I thought the exact same thing. You have put into words the raw blackness that surrounds anxiety and depression. I would give anything to be the person to pull back the curtains and let in the light. Please just watch for the light through the blinds. Keep focused on it and it will get brighter again.

I understand completely. I battle the demons as well.

feel better

feel better
BTW I love your blog!

cheers girl.. I was getting all these happy happy posts about typeamom and some not so happy chats…too..

I can’t travel that much and keep my poop together you know? I see there’s a house in your future?? Hope it MOVES a long.. you sure you don’t want a house in Draper??
(We found a renter.. btw…)

thinking happy thoughts for ya.

So much love to you my friend. So much love.

I know how you feel, I’m in the middle of something right now too. Love and hugs are being sent your way, friend. This too shall pass.

ugh. so horrible. so have been there. so dread it rearing it’s ugly head again. so hate the drugs. so need the drugs. so…..so….

xoxo and prayers.

Only anyone who has ever experienced anx/dep could really know what you’re going through. Only anyone who has ever experienced it can also tell you that it might help to know that you are not alone in this battle. And that somehow, you will come out the other side of this.

I’m sorry you’re having to go through this. But just by getting onto your blog, and stating, matter-of-factly that this is happening? Is a pretty wonderful thing. It makes ME feel less alone, and more normal. Thank you.

xoxo

Thinking of you & sending prayers your way.

Hugs and prayers to you today!

bear hug
xo

Much love to you. Having been there, I know the black hole that sucks it all in. People will be here no matter what. I hope that you can find your way back to the light soon. Thinking of you.

I tried to leave a comment last night. I am rooting for you.

Steph

I call it falling off the cliff. I’ve very recently learned that it’s a chronic disease that I need to manage just like a diabetic manages their insulin level. I haven’t completely figured out how yet, but at least I finally know which monster I need to fight. I emailed you to say more.

If you manage to get out of bed today, call it a victory and pat yourself on the back. If you manage to wash some underwear for everyone and feed the moosh a PBJ, give yourself a high five. If you get the basics done, call it good.

You can do it, Casey. We all know you can.
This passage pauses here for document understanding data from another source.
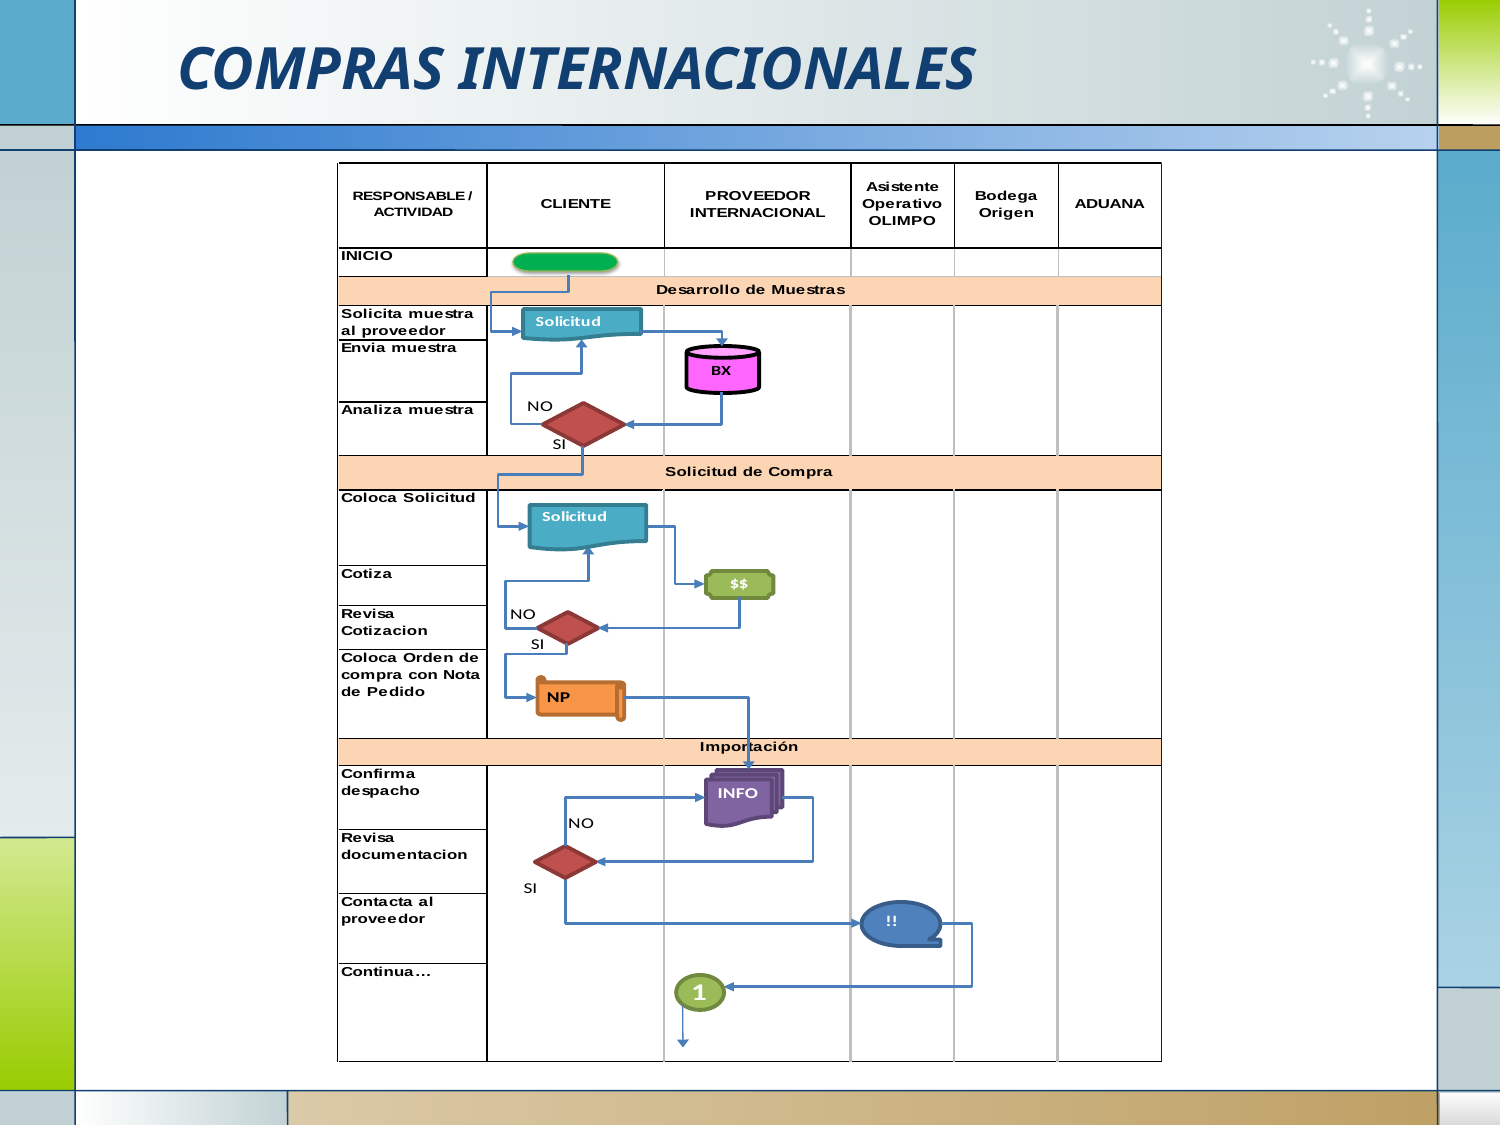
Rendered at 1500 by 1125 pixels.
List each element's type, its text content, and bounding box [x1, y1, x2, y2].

picture [336, 162, 1164, 1063]
title COMPRAS INTERNACIONALES [162, 20, 1263, 113]
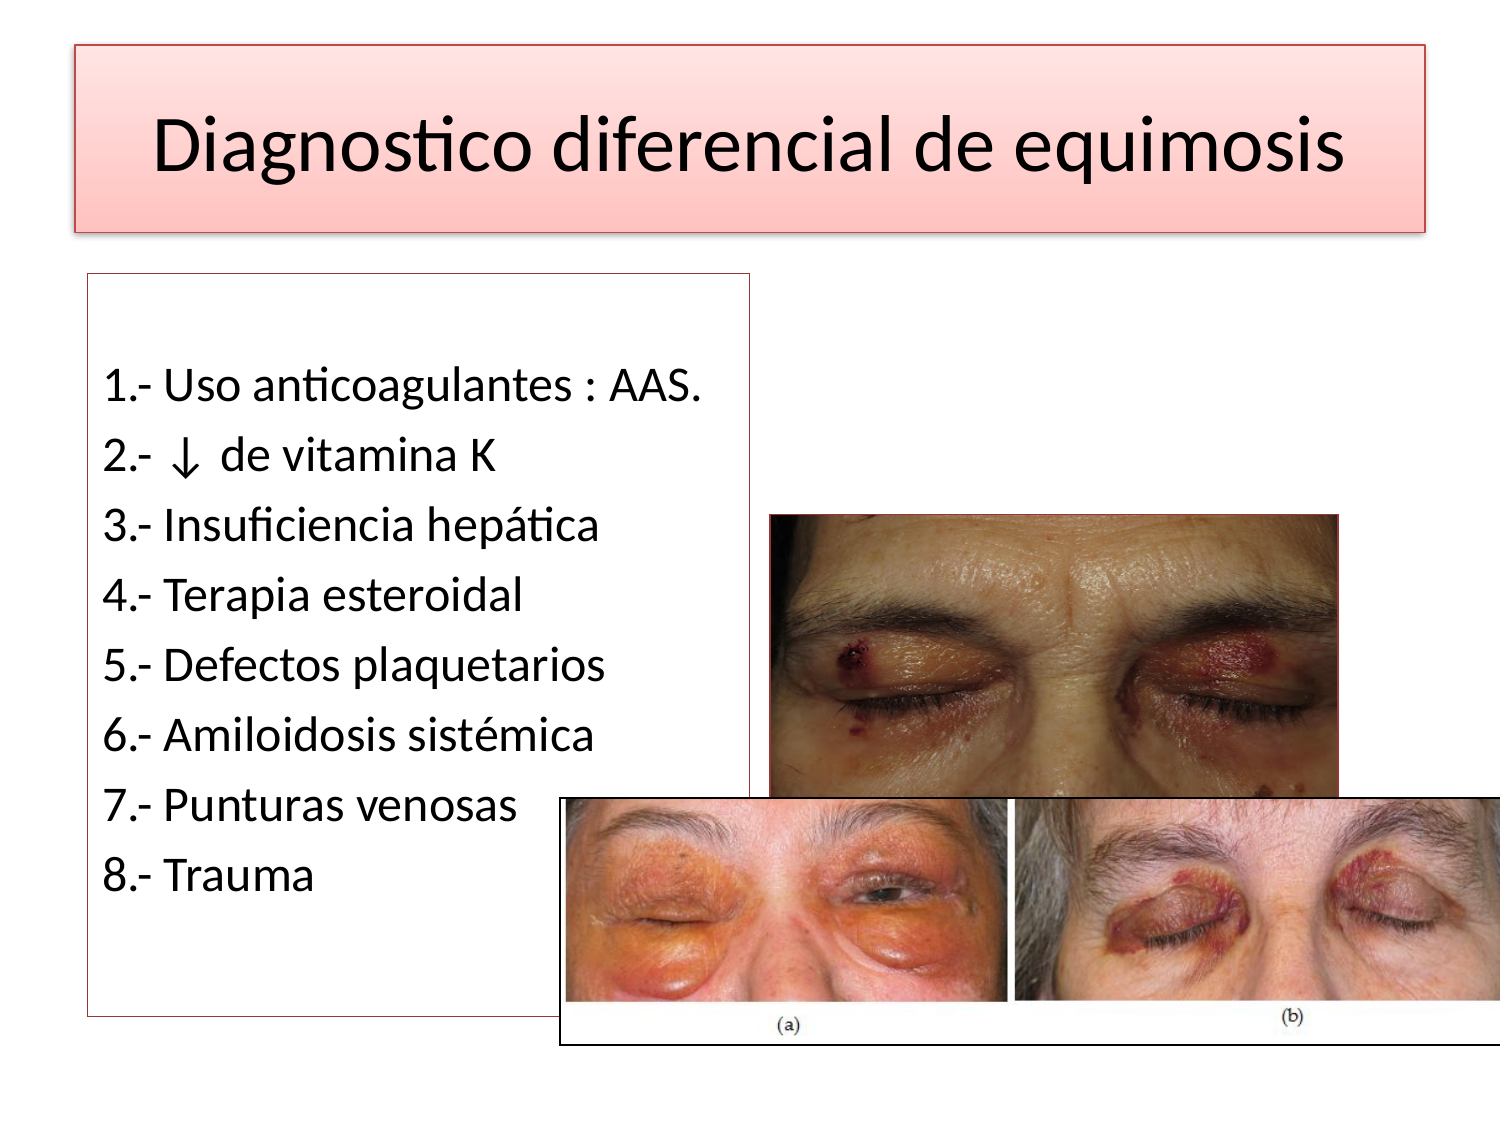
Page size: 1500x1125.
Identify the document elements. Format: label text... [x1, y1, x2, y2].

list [770, 514, 1338, 797]
picture [560, 798, 1500, 1045]
list 1.- Uso anticoagulantes : AAS. 2.- ↓ de vitamina K 3.- Insuficiencia hepática 4.- Terapia esteroidal 5.- Defectos plaquetarios 6.- Amiloidosis sistémica 7.- Punturas venosas 8.- Trauma [87, 273, 750, 1017]
title Diagnostico diferencial de equimosis [74, 44, 1426, 233]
I’m so thinking of you. Praying for you. I will light a candle for you at Mass tomorrow. Hang in there honey.

[...] On Monday, I saw a retreat from the world. [...]

Hugs, love. I’m here. xoxo

I have it, too. ((hugs))

Take care of yourself. I’m sorry.

Take care of yourself. I know it’s hard when the dragon is breathing it’s fire. Hugs.

I’m checking here as often as I check Facebook. Hoping to see an update. Praying you’ll post a word or two saying you’re coming out of the pit.

How strange is it that I thought of The Princess Bride and the Pit of Despair and the ROUS’s? Maybe my stupidity and the weird links and connections that my brain makes will make you smile – just a little.

Hang tough.

Casey, I just want to fly where you are and give you the biggest hug in the whole world. It’s so hard, I know it is. No apologies necessary, not ever. You are an amazing person, and I hope that your journey out of this darkness is short and soon you’re in the light again. (HUGS)

My friend, I’m wishing you everything that you want and need now.

We’ll always be here!

When you’re ready, the sun is out. come play for a while… I know, babe. Really I do. I know. Better days are coming, I swear.

A warm, but gentle hug to you.

Nell

I am so sorry you’re dealing with this. Hang in there!!

The problem with you being awesome is that when you’re not feeling awesome, everyone still thinks you’re awesome, because you still are. So, not a problem really, just a side effect of being awesome. Keep being awesome.

Oh honey. *huge huge hugs*

I love you, Casey… you and your invisible wings.

No need to apologize.

I’m here for you. Hugs and love, and a big punch in the face to depression, who always seems to come after me, too.